The survey actually quantified this: organizations with strong AI foundations—Responsible AI frameworks and technology environments that enable enterprise‑wide integration—are three times more likely to report meaningful financial returns than those without them. That’s not marginal. That’s structural.
The confidence drop would be worrying enough on its own. But there’s a second dimension to what’s happening, and it’s making the execution challenge harder. Cyber is now a board‑level issue. 31% of CEOs cited it as a major threat in 2026, up from 24% last year and 21% two years ago. 84% say they plan to strengthen enterprise‑wide cybersecurity as part of their response to geopolitical risk. That 84% number tells you something has shifted. Cyber moved from IT concern to existential concern in the minds of boards.
Which means for CIOs, we’re facing an equation that’s gotten more complicated. We need to accelerate AI deployment and harden defenses. At the same time. With the same resources. The tension in that equation is real, and I heard it reflected throughout the WEF coverage.
So what am I taking from all of this? A few things that I think are worth being clear about.
The pilot phase is functionally over. Organizations that are still primarily testing and learning are now in competitive trouble relative to those that have moved to scaling. If we’re not asking ourselves how to take what works and deploy it at scale, we are behind.
The returns won’t come from better models. They’ll come from better operational foundations. That means committing to governance frameworks that actually work, not just check boxes. It means fixing data quality, which is boring and expensive and necessary. It means building infrastructure that lets you iterate, not just pilot. It means clear ownership of financial outcomes, all the way up.

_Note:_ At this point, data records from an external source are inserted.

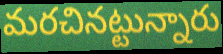
మరచినట్టున్నారుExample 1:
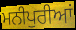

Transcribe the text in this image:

ਮਨੀਪੁਰੀਆਂ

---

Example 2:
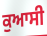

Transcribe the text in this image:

ਕੁਆਸੀ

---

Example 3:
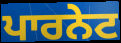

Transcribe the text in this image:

ਪਾਰਨੇਟ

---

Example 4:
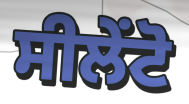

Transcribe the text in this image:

ਸੀਲੇਂਟੋ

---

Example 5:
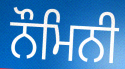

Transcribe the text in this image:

ਨੌਮਿਨੀ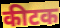
कीटकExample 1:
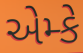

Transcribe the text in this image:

એમ્કે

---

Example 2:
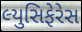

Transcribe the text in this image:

લ્યુસિફેરેસ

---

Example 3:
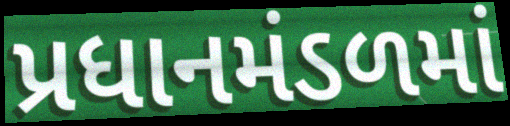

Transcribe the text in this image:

પ્રધાનમંડળમાં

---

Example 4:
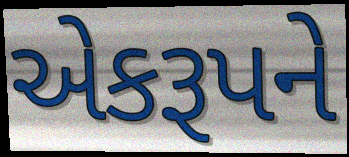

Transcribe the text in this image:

એકરૂપને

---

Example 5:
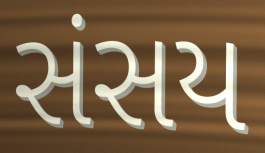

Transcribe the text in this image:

સંસયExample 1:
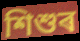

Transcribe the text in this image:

শিশুৰ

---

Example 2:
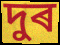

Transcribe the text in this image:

দুৰ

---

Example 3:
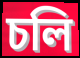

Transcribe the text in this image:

চলি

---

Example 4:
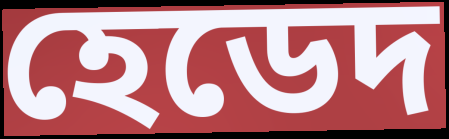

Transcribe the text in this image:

হেডেদ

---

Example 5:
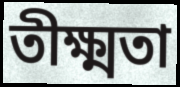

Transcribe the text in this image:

তীক্ষ্মতা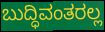
ಬುದ್ಧಿವಂತರಲ್ಲ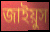
জাইয়ুস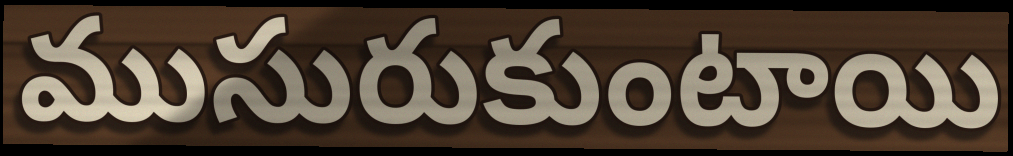
ముసురుకుంటాయి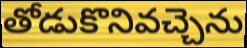
తోడుకొనివచ్చెనుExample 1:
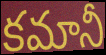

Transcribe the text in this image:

కమానీ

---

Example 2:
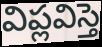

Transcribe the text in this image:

విప్లవిస్తె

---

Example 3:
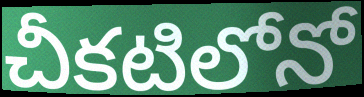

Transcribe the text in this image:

చీకటిలోనో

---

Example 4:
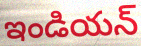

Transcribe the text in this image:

ఇండియన్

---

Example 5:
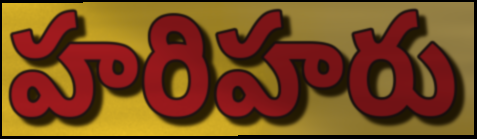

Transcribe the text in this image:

హరిహరుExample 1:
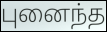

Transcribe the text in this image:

புனைந்த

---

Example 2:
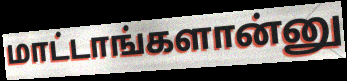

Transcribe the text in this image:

மாட்டாங்களான்னு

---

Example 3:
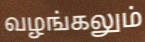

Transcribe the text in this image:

வழங்கலும்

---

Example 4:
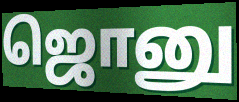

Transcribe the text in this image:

ஜொனு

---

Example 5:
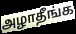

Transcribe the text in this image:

அழாதீங்க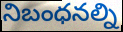
నిబంధనల్ని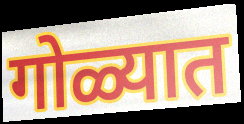
गोळ्यातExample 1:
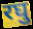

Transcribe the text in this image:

रघु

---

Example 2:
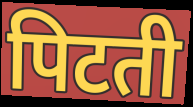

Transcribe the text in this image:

पिटती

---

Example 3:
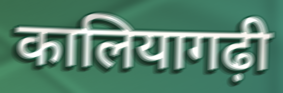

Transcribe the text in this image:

कालियागढ़ी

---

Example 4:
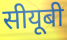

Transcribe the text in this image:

सीयूबी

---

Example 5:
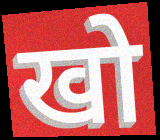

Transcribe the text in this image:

खोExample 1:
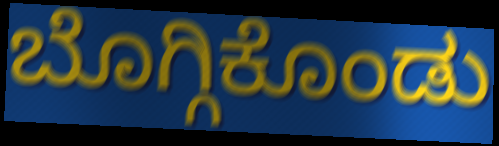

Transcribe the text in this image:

ಬೊಗ್ಗಿಕೊಂಡು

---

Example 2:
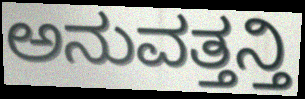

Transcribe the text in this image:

ಅನುವತ್ತನ್ತಿ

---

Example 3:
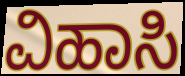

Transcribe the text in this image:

ವಿಹಾಸಿ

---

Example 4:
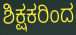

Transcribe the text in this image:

ಶಿಕ್ಷಕರಿಂದ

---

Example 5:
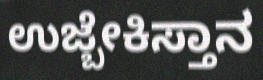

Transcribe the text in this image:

ಉಜ್ಬೇಕಿಸ್ತಾನ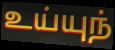
உய்யுந்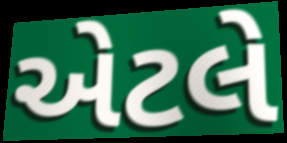
એટલે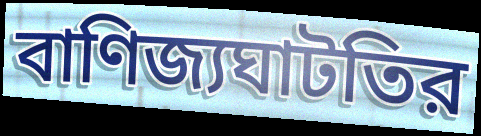
বাণিজ্যঘাটতির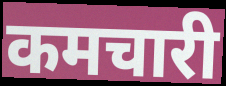
कमचारीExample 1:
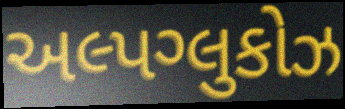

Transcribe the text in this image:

અલ્પગ્લુકોઝ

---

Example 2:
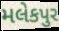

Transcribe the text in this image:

મલેકપુર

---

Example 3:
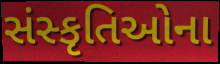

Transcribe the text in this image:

સંસ્કૃતિઓના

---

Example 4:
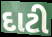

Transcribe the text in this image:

દાટી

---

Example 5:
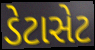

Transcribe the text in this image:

ડેટાસેટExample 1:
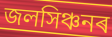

We need a strategy that accelerates AI and hardens defense simultaneously. That’s the difficult part. That’s also the differentiator. The competitive window is real. The companies that have already industrialized AI are pulling further ahead. The penalty for staying in pilot mode is compounding with every quarter.
The real opportunity
What struck me most about the WEF coverage wasn’t the pessimism about revenue confidence or the scale of AI returns that haven’t materialized. It was that this situation creates an opportunity for CIOs. Not because we know neural networks better than anyone else. But because we understand how to build operational foundations. We understand governance. We understand how to connect technology to business outcomes. We understand how to build at scale.
That’s what’s actually missing in most organizations right now. That’s where the gap is between the 12% getting returns and the 56% getting nothing. So we have a moment. The board is paying attention. The strategic importance of getting AI right is no longer abstract. The companies that move decisively on this -that build the foundations, connect the outcomes, move with discipline and confidence -will look very different from the ones that stay in pilot mode.
That’s what I’m thinking about as I head into the next phase of the year. How we make sure we’re in the first group, not the second.